§ **JOB**: Each entry needs to be given again, character for character.

----

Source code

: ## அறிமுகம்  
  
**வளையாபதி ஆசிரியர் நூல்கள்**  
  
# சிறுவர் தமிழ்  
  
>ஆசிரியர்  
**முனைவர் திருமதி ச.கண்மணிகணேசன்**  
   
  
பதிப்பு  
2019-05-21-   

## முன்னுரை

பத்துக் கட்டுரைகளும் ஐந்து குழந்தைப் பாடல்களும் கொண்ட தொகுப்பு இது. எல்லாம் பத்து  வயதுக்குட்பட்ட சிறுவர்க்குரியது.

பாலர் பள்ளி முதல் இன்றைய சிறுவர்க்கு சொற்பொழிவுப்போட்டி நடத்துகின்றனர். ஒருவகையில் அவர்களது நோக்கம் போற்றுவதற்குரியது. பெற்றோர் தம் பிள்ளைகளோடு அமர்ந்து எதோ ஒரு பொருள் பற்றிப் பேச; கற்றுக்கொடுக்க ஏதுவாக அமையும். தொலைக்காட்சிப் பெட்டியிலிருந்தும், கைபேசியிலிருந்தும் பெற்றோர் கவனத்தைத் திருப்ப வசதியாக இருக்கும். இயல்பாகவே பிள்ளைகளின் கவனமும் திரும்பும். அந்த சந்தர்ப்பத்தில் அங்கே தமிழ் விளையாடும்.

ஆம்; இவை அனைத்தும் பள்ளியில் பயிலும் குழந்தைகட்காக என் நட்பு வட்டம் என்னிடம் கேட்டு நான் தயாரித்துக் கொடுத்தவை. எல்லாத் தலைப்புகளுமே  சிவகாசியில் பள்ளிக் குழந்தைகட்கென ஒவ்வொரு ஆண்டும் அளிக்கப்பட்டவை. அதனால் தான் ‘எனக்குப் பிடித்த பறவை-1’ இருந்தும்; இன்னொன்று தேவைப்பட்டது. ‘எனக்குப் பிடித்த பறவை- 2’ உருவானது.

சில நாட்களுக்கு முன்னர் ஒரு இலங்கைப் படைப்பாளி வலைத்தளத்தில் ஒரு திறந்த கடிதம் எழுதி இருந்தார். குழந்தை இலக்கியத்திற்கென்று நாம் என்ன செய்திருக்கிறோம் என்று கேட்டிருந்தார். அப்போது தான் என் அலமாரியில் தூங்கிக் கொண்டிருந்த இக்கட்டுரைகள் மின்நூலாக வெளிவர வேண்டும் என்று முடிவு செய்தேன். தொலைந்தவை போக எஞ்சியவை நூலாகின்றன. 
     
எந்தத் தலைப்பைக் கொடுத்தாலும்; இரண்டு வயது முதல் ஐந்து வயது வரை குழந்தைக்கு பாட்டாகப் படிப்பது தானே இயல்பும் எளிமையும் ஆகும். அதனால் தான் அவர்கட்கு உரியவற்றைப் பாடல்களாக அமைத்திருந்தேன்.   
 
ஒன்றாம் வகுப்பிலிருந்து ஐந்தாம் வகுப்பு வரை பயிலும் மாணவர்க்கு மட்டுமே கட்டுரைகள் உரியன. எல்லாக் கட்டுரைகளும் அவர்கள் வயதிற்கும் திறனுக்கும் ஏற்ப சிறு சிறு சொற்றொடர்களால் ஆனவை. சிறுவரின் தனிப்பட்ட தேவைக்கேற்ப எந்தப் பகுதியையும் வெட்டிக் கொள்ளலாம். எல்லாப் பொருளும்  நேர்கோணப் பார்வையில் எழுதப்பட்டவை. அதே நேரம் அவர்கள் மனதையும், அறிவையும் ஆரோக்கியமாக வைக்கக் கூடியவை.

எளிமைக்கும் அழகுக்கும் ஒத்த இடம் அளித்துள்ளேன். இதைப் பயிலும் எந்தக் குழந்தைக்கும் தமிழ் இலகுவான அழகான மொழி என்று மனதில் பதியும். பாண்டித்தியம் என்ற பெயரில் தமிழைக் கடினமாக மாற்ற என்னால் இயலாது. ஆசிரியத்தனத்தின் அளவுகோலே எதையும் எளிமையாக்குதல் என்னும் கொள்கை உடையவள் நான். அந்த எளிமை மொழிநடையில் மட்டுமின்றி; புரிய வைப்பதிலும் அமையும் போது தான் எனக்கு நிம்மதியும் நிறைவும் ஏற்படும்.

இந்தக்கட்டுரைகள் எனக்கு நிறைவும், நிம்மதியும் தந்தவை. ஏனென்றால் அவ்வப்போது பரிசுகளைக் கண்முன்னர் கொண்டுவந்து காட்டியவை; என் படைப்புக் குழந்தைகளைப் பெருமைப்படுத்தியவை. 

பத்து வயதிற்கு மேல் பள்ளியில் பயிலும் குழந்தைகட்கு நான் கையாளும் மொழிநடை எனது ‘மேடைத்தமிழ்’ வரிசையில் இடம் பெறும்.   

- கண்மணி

----

§ **TASK ANSWER**:
Source code

: ## அறிமுகம்  
  
**வளையாபதி ஆசிரியர் நூல்கள்**  
  
# சிறுவர் தமிழ்  
  
>ஆசிரியர்  
**முனைவர் திருமதி ச.கண்மணிகணேசன்**  
   
  
பதிப்பு  
2019-05-21-   

## முன்னுரை

பத்துக் கட்டுரைகளும் ஐந்து குழந்தைப் பாடல்களும் கொண்ட தொகுப்பு இது. எல்லாம் பத்து  வயதுக்குட்பட்ட சிறுவர்க்குரியது.

பாலர் பள்ளி முதல் இன்றைய சிறுவர்க்கு சொற்பொழிவுப்போட்டி நடத்துகின்றனர். ஒருவகையில் அவர்களது நோக்கம் போற்றுவதற்குரியது. பெற்றோர் தம் பிள்ளைகளோடு அமர்ந்து எதோ ஒரு பொருள் பற்றிப் பேச; கற்றுக்கொடுக்க ஏதுவாக அமையும். தொலைக்காட்சிப் பெட்டியிலிருந்தும், கைபேசியிலிருந்தும் பெற்றோர் கவனத்தைத் திருப்ப வசதியாக இருக்கும். இயல்பாகவே பிள்ளைகளின் கவனமும் திரும்பும். அந்த சந்தர்ப்பத்தில் அங்கே தமிழ் விளையாடும்.

ஆம்; இவை அனைத்தும் பள்ளியில் பயிலும் குழந்தைகட்காக என் நட்பு வட்டம் என்னிடம் கேட்டு நான் தயாரித்துக் கொடுத்தவை. எல்லாத் தலைப்புகளுமே  சிவகாசியில் பள்ளிக் குழந்தைகட்கென ஒவ்வொரு ஆண்டும் அளிக்கப்பட்டவை. அதனால் தான் ‘எனக்குப் பிடித்த பறவை-1’ இருந்தும்; இன்னொன்று தேவைப்பட்டது. ‘எனக்குப் பிடித்த பறவை- 2’ உருவானது.

சில நாட்களுக்கு முன்னர் ஒரு இலங்கைப் படைப்பாளி வலைத்தளத்தில் ஒரு திறந்த கடிதம் எழுதி இருந்தார். குழந்தை இலக்கியத்திற்கென்று நாம் என்ன செய்திருக்கிறோம் என்று கேட்டிருந்தார். அப்போது தான் என் அலமாரியில் தூங்கிக் கொண்டிருந்த இக்கட்டுரைகள் மின்நூலாக வெளிவர வேண்டும் என்று முடிவு செய்தேன். தொலைந்தவை போக எஞ்சியவை நூலாகின்றன. 
     
எந்தத் தலைப்பைக் கொடுத்தாலும்; இரண்டு வயது முதல் ஐந்து வயது வரை குழந்தைக்கு பாட்டாகப் படிப்பது தானே இயல்பும் எளிமையும் ஆகும். அதனால் தான் அவர்கட்கு உரியவற்றைப் பாடல்களாக அமைத்திருந்தேன்.   
 
ஒன்றாம் வகுப்பிலிருந்து ஐந்தாம் வகுப்பு வரை பயிலும் மாணவர்க்கு மட்டுமே கட்டுரைகள் உரியன. எல்லாக் கட்டுரைகளும் அவர்கள் வயதிற்கும் திறனுக்கும் ஏற்ப சிறு சிறு சொற்றொடர்களால் ஆனவை. சிறுவரின் தனிப்பட்ட தேவைக்கேற்ப எந்தப் பகுதியையும் வெட்டிக் கொள்ளலாம். எல்லாப் பொருளும்  நேர்கோணப் பார்வையில் எழுதப்பட்டவை. அதே நேரம் அவர்கள் மனதையும், அறிவையும் ஆரோக்கியமாக வைக்கக் கூடியவை.

எளிமைக்கும் அழகுக்கும் ஒத்த இடம் அளித்துள்ளேன். இதைப் பயிலும் எந்தக் குழந்தைக்கும் தமிழ் இலகுவான அழகான மொழி என்று மனதில் பதியும். பாண்டித்தியம் என்ற பெயரில் தமிழைக் கடினமாக மாற்ற என்னால் இயலாது. ஆசிரியத்தனத்தின் அளவுகோலே எதையும் எளிமையாக்குதல் என்னும் கொள்கை உடையவள் நான். அந்த எளிமை மொழிநடையில் மட்டுமின்றி; புரிய வைப்பதிலும் அமையும் போது தான் எனக்கு நிம்மதியும் நிறைவும் ஏற்படும்.

இந்தக்கட்டுரைகள் எனக்கு நிறைவும், நிம்மதியும் தந்தவை. ஏனென்றால் அவ்வப்போது பரிசுகளைக் கண்முன்னர் கொண்டுவந்து காட்டியவை; என் படைப்புக் குழந்தைகளைப் பெருமைப்படுத்தியவை. 

பத்து வயதிற்கு மேல் பள்ளியில் பயிலும் குழந்தைகட்கு நான் கையாளும் மொழிநடை எனது ‘மேடைத்தமிழ்’ வரிசையில் இடம் பெறும்.   

- கண்மணி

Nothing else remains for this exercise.